═══ Records supplied ═══

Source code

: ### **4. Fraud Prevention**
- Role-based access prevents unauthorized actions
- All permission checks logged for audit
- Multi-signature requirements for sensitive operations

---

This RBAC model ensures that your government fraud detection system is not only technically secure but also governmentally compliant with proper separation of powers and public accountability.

═══
═══ Records supplied ═══

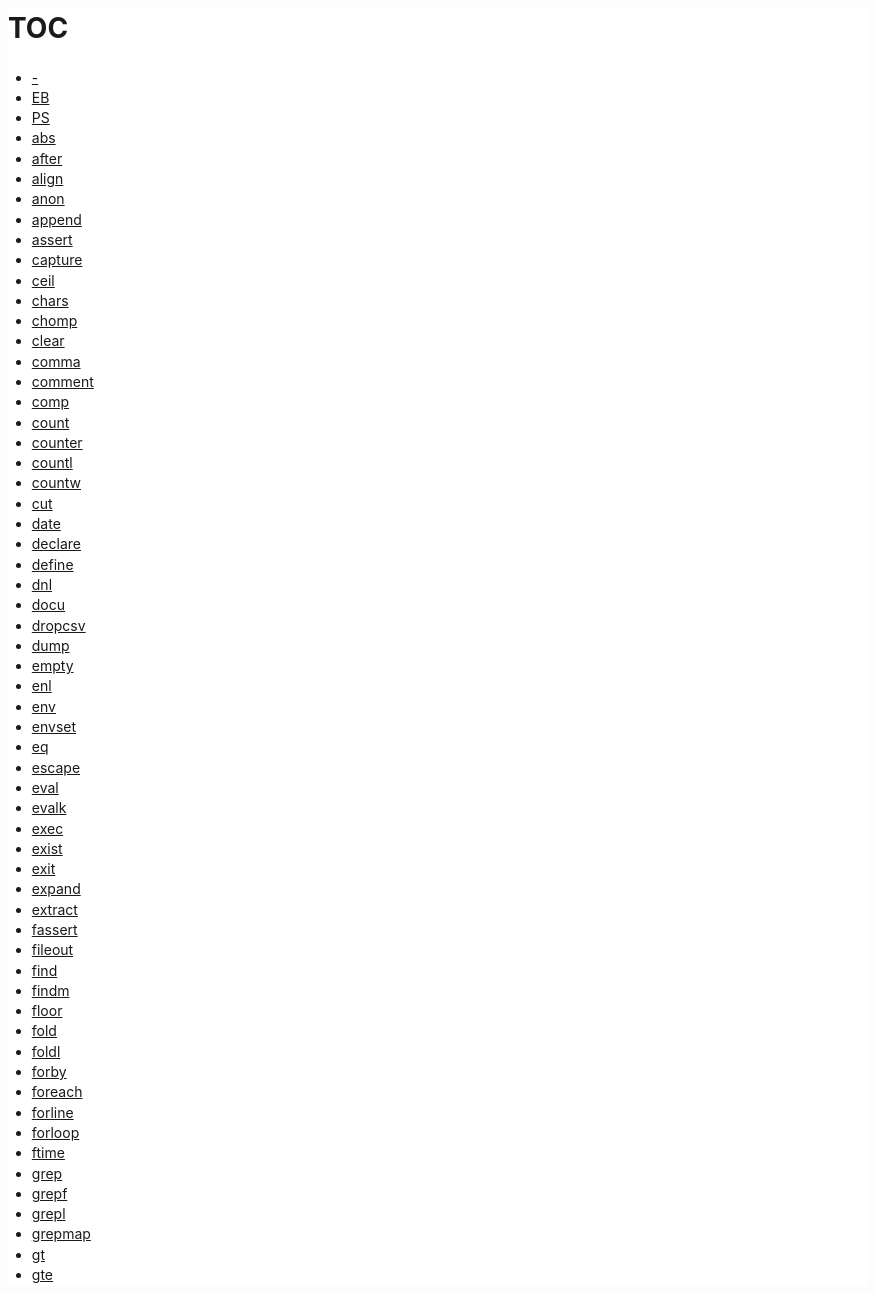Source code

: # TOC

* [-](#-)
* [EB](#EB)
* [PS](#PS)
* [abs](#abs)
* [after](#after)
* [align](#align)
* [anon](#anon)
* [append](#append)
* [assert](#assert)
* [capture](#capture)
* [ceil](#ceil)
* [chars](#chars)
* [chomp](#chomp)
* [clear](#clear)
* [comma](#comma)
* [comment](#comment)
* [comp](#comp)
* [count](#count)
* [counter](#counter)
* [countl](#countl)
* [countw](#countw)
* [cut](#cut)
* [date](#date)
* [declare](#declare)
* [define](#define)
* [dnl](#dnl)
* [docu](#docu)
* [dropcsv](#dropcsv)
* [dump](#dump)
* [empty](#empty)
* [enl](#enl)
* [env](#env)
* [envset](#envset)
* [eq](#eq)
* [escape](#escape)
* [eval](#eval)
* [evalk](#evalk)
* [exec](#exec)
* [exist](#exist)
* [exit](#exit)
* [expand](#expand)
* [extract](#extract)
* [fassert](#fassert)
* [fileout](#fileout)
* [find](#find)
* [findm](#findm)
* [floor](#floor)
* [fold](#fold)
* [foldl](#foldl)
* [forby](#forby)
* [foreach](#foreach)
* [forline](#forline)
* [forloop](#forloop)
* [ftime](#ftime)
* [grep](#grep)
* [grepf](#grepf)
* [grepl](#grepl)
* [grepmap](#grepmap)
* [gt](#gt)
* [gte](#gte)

═══

Return exactly, and only, the lines above starting at the line that contains "### **4. Fraud Prevention**" and ending at the line that contains "This RBAC model".

• _Task answer_:
: ### **4. Fraud Prevention**
- Role-based access prevents unauthorized actions
- All permission checks logged for audit
- Multi-signature requirements for sensitive operations

---

This RBAC model ensures that your government fraud detection system is not only technically secure but also governmentally compliant with proper separation of powers and public accountability.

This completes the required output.